**INPUT MATERIAL:**
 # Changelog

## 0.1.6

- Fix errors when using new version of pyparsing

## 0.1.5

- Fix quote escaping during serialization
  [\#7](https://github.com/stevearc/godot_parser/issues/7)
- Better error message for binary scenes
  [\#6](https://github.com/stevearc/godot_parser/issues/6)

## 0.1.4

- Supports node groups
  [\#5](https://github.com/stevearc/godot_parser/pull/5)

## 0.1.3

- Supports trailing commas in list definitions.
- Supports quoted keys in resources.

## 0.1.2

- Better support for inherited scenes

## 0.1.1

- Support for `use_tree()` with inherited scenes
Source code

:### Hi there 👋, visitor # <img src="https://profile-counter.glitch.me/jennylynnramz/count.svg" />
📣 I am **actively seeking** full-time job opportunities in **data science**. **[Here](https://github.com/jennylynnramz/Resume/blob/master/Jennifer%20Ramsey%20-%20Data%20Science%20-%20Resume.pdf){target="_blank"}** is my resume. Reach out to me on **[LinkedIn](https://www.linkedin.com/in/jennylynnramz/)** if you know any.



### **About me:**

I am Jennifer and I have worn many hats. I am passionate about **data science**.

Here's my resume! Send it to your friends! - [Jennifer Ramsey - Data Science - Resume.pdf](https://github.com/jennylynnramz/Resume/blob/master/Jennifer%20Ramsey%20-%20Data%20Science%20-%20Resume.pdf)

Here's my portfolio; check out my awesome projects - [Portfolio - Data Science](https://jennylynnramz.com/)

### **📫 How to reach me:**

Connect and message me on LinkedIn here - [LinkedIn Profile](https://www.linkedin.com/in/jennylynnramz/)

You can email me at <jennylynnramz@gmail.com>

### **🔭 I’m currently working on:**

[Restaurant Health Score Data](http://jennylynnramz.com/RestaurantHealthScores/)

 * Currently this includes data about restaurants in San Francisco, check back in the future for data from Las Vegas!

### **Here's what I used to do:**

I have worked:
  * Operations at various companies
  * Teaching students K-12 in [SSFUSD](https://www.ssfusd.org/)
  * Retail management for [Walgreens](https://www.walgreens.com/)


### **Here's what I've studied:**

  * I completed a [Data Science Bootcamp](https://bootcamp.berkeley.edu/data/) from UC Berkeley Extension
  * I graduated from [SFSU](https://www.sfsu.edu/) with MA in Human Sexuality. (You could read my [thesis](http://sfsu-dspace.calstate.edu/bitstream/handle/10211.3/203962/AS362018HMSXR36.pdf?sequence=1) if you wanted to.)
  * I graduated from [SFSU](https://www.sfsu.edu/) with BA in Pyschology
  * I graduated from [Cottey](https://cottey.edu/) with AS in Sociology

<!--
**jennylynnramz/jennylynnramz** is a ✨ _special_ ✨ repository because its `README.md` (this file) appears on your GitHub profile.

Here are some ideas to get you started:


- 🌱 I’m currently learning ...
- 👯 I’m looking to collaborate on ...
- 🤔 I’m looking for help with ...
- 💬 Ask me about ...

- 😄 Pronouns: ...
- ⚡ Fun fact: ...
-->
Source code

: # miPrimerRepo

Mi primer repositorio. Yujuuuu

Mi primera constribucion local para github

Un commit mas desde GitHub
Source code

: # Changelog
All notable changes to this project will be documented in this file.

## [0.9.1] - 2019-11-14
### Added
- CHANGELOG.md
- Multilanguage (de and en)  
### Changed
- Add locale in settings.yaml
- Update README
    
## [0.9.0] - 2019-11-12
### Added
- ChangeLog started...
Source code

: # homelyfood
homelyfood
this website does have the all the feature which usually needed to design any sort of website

--

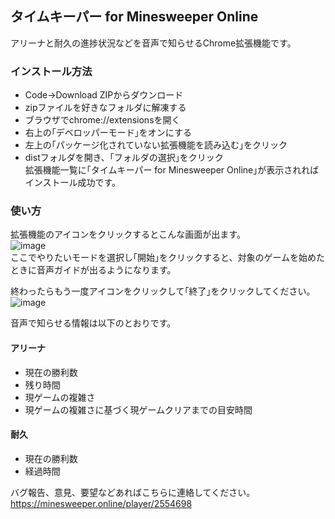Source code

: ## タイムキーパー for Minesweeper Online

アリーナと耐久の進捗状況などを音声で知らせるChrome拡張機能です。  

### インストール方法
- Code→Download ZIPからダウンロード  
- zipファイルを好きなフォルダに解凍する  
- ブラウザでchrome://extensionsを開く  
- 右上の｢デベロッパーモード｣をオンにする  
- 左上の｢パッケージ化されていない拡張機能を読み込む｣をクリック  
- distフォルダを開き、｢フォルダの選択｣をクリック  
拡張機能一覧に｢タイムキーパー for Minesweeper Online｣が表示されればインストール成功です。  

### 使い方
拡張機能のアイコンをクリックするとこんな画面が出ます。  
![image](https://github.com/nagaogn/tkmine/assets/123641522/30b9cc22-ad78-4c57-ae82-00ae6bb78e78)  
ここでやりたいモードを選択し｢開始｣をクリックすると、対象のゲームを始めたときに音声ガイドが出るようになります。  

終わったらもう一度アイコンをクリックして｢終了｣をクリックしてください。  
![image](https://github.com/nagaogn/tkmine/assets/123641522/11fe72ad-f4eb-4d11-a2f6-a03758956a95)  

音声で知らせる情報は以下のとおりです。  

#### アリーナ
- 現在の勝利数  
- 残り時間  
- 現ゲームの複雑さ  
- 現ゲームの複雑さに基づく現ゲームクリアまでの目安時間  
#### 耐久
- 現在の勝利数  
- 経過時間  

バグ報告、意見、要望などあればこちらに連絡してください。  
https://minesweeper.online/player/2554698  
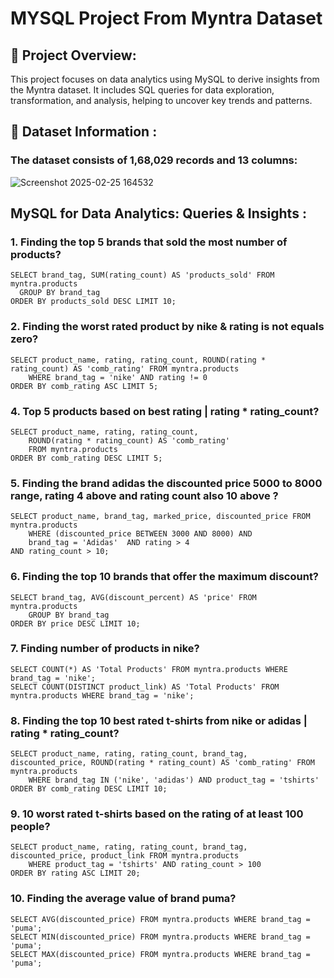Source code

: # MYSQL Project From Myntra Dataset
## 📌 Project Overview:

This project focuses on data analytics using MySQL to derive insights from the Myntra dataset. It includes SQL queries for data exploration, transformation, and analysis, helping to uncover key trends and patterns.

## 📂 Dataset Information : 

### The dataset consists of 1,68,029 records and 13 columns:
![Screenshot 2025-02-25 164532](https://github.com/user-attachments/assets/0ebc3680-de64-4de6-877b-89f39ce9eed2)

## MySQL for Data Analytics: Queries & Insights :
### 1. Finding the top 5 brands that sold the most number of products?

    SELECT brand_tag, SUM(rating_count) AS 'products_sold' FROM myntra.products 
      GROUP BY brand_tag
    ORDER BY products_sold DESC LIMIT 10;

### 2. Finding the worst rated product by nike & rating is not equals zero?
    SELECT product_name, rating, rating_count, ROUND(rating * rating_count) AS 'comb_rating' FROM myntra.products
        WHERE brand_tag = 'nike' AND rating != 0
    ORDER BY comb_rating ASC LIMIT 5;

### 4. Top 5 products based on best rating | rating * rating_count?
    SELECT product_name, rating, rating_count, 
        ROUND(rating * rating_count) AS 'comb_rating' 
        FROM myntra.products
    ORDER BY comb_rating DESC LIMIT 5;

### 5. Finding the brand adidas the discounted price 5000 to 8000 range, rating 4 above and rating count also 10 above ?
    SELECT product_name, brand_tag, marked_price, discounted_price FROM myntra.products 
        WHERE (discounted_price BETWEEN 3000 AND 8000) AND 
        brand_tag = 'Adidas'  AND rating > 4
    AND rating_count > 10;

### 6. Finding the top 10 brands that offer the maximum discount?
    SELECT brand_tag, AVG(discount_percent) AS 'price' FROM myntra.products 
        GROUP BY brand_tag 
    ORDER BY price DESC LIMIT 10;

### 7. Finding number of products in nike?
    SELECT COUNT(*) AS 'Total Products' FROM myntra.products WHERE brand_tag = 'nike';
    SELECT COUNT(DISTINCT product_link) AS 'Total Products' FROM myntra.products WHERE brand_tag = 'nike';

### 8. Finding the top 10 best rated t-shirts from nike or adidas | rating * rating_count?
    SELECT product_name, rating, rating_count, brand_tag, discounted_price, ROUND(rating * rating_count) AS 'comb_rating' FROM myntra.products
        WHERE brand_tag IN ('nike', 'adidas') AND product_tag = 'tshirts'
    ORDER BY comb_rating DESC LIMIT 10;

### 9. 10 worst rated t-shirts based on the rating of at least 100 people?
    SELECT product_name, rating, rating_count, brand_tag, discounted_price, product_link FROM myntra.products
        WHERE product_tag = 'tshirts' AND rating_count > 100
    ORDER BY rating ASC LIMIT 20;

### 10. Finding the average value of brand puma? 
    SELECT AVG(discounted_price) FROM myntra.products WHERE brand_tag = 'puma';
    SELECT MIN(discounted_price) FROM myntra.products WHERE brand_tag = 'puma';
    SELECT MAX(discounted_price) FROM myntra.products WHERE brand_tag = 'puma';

--

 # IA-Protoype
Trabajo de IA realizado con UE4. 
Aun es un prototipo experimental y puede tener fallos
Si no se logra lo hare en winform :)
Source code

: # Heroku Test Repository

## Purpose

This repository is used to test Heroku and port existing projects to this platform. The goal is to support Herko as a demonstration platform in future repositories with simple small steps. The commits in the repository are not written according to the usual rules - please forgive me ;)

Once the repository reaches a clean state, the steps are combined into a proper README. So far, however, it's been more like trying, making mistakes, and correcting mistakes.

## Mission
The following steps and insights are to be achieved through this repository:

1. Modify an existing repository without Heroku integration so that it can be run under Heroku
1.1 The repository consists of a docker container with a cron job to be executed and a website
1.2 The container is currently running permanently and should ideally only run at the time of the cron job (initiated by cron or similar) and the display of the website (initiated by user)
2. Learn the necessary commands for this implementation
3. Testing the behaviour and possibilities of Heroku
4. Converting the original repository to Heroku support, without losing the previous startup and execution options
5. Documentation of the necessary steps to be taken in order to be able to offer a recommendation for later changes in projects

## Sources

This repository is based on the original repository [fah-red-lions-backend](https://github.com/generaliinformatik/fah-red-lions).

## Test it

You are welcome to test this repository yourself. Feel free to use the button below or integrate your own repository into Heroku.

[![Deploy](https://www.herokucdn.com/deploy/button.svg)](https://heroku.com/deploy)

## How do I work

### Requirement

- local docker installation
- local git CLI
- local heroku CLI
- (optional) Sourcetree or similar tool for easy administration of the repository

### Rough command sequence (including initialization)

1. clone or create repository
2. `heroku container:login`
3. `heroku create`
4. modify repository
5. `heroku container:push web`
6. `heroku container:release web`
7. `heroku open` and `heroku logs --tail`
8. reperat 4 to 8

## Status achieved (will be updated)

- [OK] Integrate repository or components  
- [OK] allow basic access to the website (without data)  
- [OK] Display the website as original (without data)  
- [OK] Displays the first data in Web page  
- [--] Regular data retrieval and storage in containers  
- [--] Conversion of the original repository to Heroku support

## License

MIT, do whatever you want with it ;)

**EXERCISE REQUIREMENTS:**
Reproduce the lines in the third block of rows from the line containing "1. Modify an" to the line containing "1.1 The repository", both included.

**ANSWER TO THIS EXERCISE:**
1. Modify an existing repository without Heroku integration so that it can be run under Heroku
1.1 The repository consists of a docker container with a cron job to be executed and a website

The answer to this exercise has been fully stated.